5 Punkte von GN⁺ 2024-04-13 | 2 Kommentare | Auf WhatsApp teilen
  • Wikipedia verfolgt die offiziellen URLs bekannter Websites
  • Wenn DNS over Wikipedia installiert ist, werden Domains, die auf .idk enden, in Wikipedia gesucht, die zugehörige URL aus der Infobox extrahiert und dorthin weitergeleitet

Anwendungsbeispiele

  • Gibt man scihub.idk/ in die Adressleiste des Browsers ein, wird man zu https://sci-hub.tw weitergeleitet (Stand zum Zeitpunkt der Erstellung)
  • Statt direkt nach der Website zu suchen, wird der Wikipedia-Artikel der Website gesucht ("schihub wiki")
    • In der Seitenleiste steht meist der aktuellste Link zur Website, während Google Suchergebnisse zensieren muss
  • Wenn man bei Google nach "Piratebay" sucht, ist das erste Suchergebnis die gefälschte Seite "thepirate-bay.org" (mit Bindestrich), während im Wikipedia-Artikel die richtige Adresse aufgeführt ist

Installationsoptionen

  • Chrome-Erweiterung
  • Firefox-Erweiterung
  • (Optional) Rust-Redirect-Skript

Meinung von GN⁺

  • DNS over Wikipedia ist eine interessante Methode, um Zensur zu umgehen. Allerdings könnte dies Wikipedia-Editoren eine dauerhafte Last durch nötige Aktualisierungen aufbürden
  • Es besteht auch die Möglichkeit, dass diese Erweiterung missbraucht wird, um Nutzer auf gefälschte Websites zu leiten. Sie sollte nur aus vertrauenswürdigen Quellen installiert werden
  • Langfristig scheint es notwendig zu sein, dass Website-Betreiber ihre offiziellen Domains stabil aufrechterhalten und verteilte DNS-Lösungen verfügbar sind, die auf Zensur reagieren können
  • Ähnliche Projekte sind etwa die Onion Services des Tor-Projekts oder das Content-Addressing von IPFS

2 Kommentare

 
arfwene 2024-04-19

Eine einfache, aber nützliche Methode.

 
GN⁺ 2024-04-13
Hacker-News-Kommentare

Ich versuche es mal zusammenzufassen:

  • Wikipedia-Editoren wissen, dass Wikipedia-Artikel genutzt werden, um die aktuelle URL von Websites zu finden, die aus rechtlichen/moralischen Gründen ihre URL häufig ändern müssen. Daher wirkt das Ganze widerstandsfähiger gegenüber Forderungen von Rechteinhabern, ist aber nicht vollständig zensurresistent.
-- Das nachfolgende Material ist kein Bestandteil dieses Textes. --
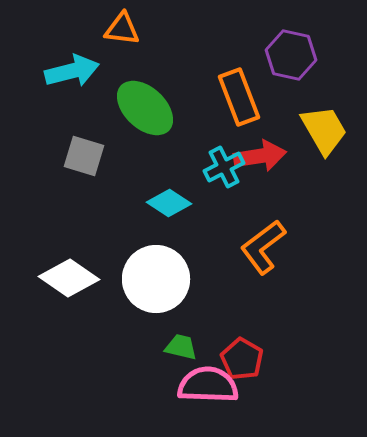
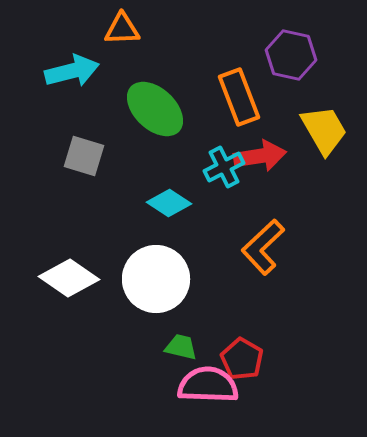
orange triangle: rotated 9 degrees counterclockwise
green ellipse: moved 10 px right, 1 px down
orange L-shape: rotated 6 degrees counterclockwise
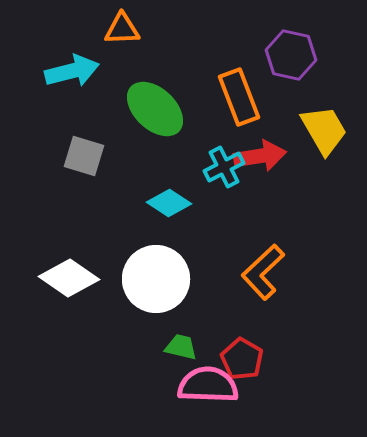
orange L-shape: moved 25 px down
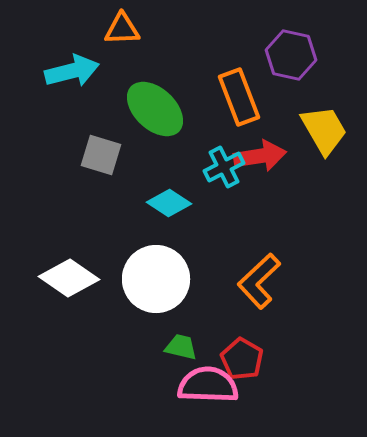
gray square: moved 17 px right, 1 px up
orange L-shape: moved 4 px left, 9 px down
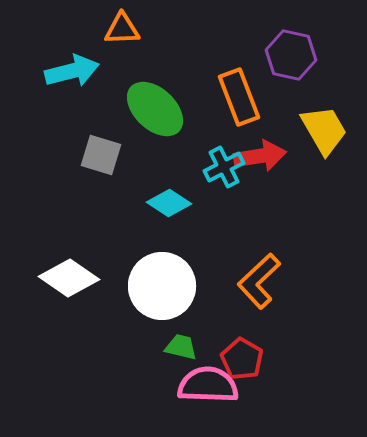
white circle: moved 6 px right, 7 px down
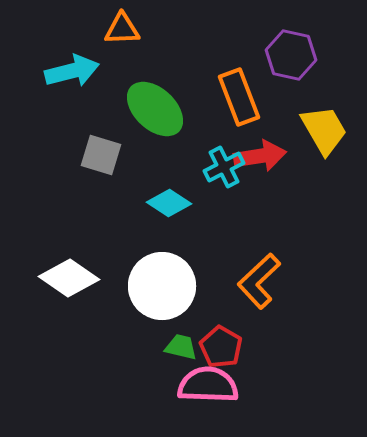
red pentagon: moved 21 px left, 12 px up
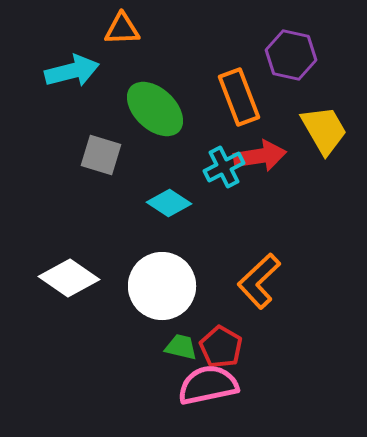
pink semicircle: rotated 14 degrees counterclockwise
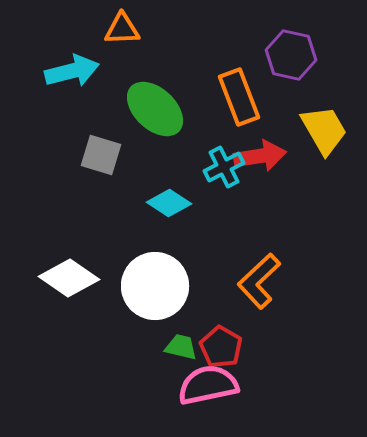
white circle: moved 7 px left
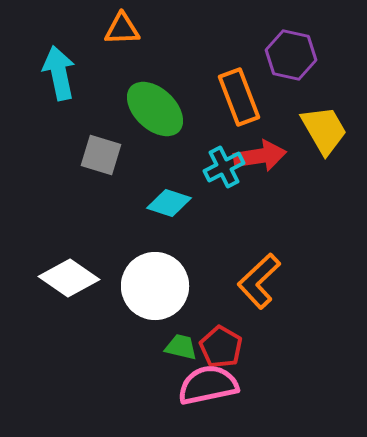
cyan arrow: moved 13 px left, 2 px down; rotated 88 degrees counterclockwise
cyan diamond: rotated 15 degrees counterclockwise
  • Es ist bedauerlich, dass eine Chrome-Erweiterung die Daten aller besuchten Websites lesen und verändern kann und dass ein Phishing-Risiko besteht. Es gibt eine Vorgeschichte von Erweiterungen, die in die Hände böswilliger Akteure geraten sind.

    • Selbst Open-Source-Erweiterungen werden riskant, wenn man sie über den Chrome Store installiert. Man sollte sie direkt aus dem Repository über den Store installieren können, und das sollte der Standardmechanismus für die Verteilung sein.
  • Wikipedia kann auch für die Übersetzung technischer Begriffe nützlich sein, aber man sollte vorsichtig sein. Übersetzungsdienste scheitern oft an technischen Begriffen, aber wenn man auf Wikipedia die Seite in der jeweiligen Sprache findet und dann die Sprache wechselt, kann der Titel ein guter Hinweis sein.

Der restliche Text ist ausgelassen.